In the accompanying seminar, four students developed their own podcast on the life paths and scientific life achievements of personalities in their discipline.
#28 - Dominic Hamann: César Milstein - Father of modern immunology
In episode 28, Dominic Hamann talks about the Argentinian immunologist César Milstein, who paved the way for modern immunology despite political unrest and obstacles in his home country and was rewarded for this with numerous awards. Among others, the Nobel Prize for Physiology or Medicine, which he received in 1984 together with Niels Kaj Jerne and Georges Köhler for the development of the hybridoma technique for the production of monoclonal antibodies.
#29 - Helena Schulz: Edsger Wybe Dijkstra - The computer scientist who loved simplicity and rejected technology
Edsger Wybe Dijkstra was the first computer scientist in the Netherlands and made extremely important contributions to computer science. One of these contributions is his algorithm for calculating shortest paths in a graph, which was also named after him.
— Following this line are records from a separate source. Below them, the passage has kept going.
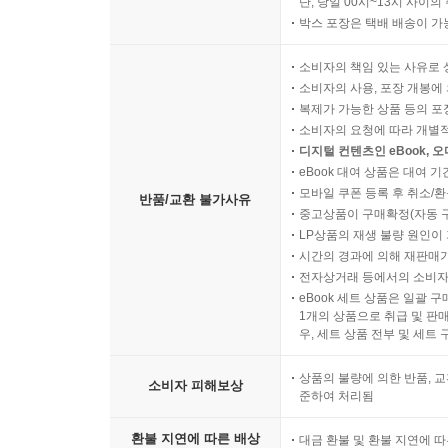
단, 당일 00시~13시 사이
박스 포장은 택배 배송이 가
소비자의 책임 있는 사유로 
소비자의 사용, 포장 개봉에 
복제가 가능한 상품 등의 포장을 
소비자의 요청에 따라 개별
디지털 컨텐츠인 eBook, 
eBook 대여 상품은 대여 기
모바일 쿠폰 등록 후 취소/환
반품/교환 불가사유
중고상품이 구매확정(자동 
LP상품의 재생 불량 원인이 기
시간의 경과에 의해 재판매가
전자상거래 등에서의 소비자
eBook 세트 상품은 일괄 
1개의 상품으로 취급 및 판매
우, 세트 상품 전부 및 세트
상품의 불량에 의한 반품, 교
소비자 피해보상
준하여 처리됨
환불 지연에 따른 배상
대금 환불 및 환불 지연에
Computational science student Helena Schulz looks at this algorithm and the life of this idiosyncratic man in episode 29.
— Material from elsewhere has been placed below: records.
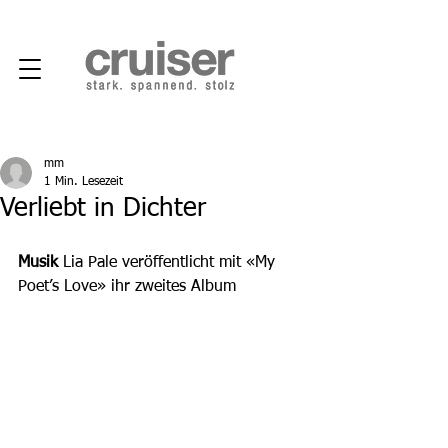
mm
1 Min. Lesezeit
Verliebt in Dichter
Musik
 Lia Pale veröffentlicht mit «My 
Poet’s Love» ihr zweites Album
#30 - Florian Hollants: Emmy Noether - The Forgotten Genius
Florian Hollants tells of the career of Emmy Noether, a mathematician so influential that her work was surpassed only by Albert Einstein.
Born in 1882 in Erlangen into a German-Jewish family, she grew up in a world that rejected people like her. Barred from attending university because of her gender,
she nevertheless managed to gain such a phenomenal understanding of mathematics that her work
that her work founded an entire discipline. Anonymous during her lifetime,
ignored by posterity, this is the life of Emmy Noether, the most important mathematician
mathematician whom the world has forgotten.
#31 - Julian Stähle: Joseph-Louis Lagrange - A pioneer of mathematical physics with great visions
n Laplace's memorial speech, the latter reflects Lagrange's person and work very well: "Among those who have most effectively extended the frontiers of our science, Newton and Lagrange possessed in the highest degree that happy art of discovering the general principles which constitute the very essence of science. This art, combined with a rare elegance in the development of abstract theories, is characteristic of Lagrange."
In episode 31, Julian Stähle looks at the life of this quiet, very proud, person, Joseph-Louis Lagrange, who, as he recounts, had to endure a great deal of suffering, illness and setbacks in his life, but nevertheless carried on and did not allow himself to be discouraged. He drew his strength primarily from science.